ACTIVITY >> Look through the data below for the line with "- **Personal failure:**" and the line with "- Noah's misplaced", then output those two and all lines in between, exactly as written.

---- DATA SECTION

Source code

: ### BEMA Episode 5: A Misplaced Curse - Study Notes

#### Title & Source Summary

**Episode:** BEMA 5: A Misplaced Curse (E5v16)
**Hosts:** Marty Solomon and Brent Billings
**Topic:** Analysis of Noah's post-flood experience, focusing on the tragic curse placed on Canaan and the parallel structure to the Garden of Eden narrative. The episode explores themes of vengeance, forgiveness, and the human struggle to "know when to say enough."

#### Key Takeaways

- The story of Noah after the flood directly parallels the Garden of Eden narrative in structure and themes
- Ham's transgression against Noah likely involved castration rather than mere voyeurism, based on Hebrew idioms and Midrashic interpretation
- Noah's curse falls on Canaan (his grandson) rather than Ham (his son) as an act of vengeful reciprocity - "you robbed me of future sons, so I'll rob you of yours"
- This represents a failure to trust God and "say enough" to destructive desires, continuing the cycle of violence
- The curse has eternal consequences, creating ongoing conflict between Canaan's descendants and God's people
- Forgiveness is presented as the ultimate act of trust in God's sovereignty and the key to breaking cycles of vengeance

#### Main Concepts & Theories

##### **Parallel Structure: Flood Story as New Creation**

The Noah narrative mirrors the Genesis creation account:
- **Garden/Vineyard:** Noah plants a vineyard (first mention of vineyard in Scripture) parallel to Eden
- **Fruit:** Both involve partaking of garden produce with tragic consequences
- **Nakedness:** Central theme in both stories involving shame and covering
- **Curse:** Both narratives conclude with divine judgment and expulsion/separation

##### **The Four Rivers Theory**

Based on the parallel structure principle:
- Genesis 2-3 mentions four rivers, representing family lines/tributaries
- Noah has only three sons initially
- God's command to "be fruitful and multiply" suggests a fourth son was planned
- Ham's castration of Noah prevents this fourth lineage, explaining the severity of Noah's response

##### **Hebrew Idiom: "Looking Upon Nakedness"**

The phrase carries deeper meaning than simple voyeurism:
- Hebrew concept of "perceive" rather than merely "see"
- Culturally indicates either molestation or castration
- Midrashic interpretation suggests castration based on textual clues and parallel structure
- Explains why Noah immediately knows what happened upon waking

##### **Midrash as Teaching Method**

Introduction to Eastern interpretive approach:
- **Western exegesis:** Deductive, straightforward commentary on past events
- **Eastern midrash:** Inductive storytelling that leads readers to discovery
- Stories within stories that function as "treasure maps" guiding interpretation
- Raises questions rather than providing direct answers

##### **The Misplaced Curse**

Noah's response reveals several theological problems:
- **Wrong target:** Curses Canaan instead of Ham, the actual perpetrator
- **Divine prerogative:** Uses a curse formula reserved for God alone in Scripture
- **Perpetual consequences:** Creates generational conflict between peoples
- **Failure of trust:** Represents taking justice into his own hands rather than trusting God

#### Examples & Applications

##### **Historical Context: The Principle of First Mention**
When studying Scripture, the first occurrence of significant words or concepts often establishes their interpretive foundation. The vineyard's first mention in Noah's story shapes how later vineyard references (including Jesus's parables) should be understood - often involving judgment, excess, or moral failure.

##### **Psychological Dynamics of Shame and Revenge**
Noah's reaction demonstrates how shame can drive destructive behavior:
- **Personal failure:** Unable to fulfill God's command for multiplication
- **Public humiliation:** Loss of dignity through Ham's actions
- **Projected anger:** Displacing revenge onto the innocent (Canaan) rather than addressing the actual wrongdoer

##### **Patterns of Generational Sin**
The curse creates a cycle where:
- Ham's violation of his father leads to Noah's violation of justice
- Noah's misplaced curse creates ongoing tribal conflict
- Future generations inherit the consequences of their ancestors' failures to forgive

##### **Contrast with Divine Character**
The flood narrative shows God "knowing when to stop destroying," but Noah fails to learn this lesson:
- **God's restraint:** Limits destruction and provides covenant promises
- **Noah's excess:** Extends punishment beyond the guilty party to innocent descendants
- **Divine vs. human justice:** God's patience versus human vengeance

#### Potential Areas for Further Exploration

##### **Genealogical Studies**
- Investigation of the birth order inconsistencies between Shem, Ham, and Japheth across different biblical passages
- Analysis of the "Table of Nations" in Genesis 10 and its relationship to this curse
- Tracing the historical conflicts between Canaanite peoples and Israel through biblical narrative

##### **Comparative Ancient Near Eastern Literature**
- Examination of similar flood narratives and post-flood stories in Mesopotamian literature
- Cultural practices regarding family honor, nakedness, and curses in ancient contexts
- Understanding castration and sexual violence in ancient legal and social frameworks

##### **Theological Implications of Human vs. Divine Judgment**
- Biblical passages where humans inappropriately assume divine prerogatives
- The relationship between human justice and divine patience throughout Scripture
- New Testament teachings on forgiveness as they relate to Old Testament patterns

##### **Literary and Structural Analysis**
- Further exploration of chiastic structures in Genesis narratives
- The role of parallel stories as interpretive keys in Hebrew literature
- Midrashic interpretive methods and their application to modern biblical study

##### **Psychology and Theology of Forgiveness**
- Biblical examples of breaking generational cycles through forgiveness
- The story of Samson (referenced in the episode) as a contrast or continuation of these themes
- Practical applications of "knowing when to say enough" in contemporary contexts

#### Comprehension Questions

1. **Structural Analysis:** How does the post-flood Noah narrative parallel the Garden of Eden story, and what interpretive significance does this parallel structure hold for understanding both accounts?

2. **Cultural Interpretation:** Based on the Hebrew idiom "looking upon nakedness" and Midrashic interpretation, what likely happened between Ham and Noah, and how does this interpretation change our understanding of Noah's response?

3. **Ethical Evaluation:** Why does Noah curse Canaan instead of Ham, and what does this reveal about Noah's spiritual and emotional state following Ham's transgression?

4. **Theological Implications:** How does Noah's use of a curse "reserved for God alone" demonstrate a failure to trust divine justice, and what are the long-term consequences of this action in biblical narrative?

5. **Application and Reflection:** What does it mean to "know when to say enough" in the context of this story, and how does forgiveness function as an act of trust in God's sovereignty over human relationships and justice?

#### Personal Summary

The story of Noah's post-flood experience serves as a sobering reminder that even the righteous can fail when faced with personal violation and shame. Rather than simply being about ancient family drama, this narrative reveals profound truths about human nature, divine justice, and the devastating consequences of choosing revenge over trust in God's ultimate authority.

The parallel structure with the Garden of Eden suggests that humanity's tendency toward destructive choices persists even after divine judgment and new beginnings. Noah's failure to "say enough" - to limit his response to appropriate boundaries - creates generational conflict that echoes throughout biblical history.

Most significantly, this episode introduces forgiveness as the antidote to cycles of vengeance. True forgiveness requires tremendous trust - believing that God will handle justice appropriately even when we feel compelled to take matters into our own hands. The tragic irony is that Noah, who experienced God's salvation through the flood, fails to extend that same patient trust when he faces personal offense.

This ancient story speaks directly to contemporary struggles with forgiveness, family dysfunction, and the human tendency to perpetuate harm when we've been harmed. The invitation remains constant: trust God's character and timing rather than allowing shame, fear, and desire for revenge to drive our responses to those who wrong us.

--------
---- DATA SECTION

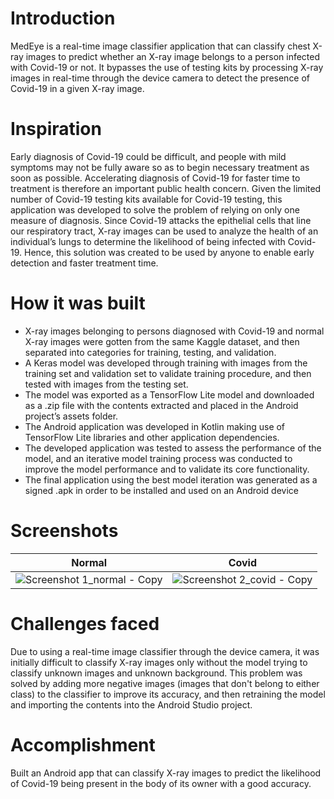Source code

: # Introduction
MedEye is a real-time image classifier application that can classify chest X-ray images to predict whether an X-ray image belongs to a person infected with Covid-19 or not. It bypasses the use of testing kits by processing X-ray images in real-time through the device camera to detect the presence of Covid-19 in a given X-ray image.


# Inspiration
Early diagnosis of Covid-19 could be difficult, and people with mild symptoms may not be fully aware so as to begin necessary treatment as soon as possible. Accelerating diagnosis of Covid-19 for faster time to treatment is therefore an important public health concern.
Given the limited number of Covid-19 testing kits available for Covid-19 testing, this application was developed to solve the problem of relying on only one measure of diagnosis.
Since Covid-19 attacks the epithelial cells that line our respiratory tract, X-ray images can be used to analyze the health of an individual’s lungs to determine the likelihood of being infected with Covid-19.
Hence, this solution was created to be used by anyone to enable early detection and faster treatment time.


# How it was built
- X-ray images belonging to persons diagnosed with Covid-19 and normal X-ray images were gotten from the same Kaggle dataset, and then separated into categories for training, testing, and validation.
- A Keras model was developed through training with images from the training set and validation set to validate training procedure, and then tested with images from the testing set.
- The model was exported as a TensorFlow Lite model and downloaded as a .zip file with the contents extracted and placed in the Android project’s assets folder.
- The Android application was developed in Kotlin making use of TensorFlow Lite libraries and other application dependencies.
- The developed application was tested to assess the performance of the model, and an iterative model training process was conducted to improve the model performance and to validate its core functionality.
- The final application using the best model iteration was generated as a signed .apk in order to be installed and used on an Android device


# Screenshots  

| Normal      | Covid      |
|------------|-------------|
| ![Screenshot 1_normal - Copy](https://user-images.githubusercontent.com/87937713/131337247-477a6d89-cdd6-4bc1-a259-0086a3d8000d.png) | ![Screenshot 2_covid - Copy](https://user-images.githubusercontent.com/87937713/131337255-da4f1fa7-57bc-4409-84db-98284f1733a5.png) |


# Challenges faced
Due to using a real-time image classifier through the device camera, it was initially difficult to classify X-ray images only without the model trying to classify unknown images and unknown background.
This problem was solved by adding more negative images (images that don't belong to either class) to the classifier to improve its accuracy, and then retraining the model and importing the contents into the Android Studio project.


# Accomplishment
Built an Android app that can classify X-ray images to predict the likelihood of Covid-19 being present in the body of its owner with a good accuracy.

--------

TASK RESPONSE >>
- **Personal failure:** Unable to fulfill God's command for multiplication
- **Public humiliation:** Loss of dignity through Ham's actions
- **Projected anger:** Displacing revenge onto the innocent (Canaan) rather than addressing the actual wrongdoer

##### **Patterns of Generational Sin**
The curse creates a cycle where:
- Ham's violation of his father leads to Noah's violation of justice
- Noah's misplaced curse creates ongoing tribal conflict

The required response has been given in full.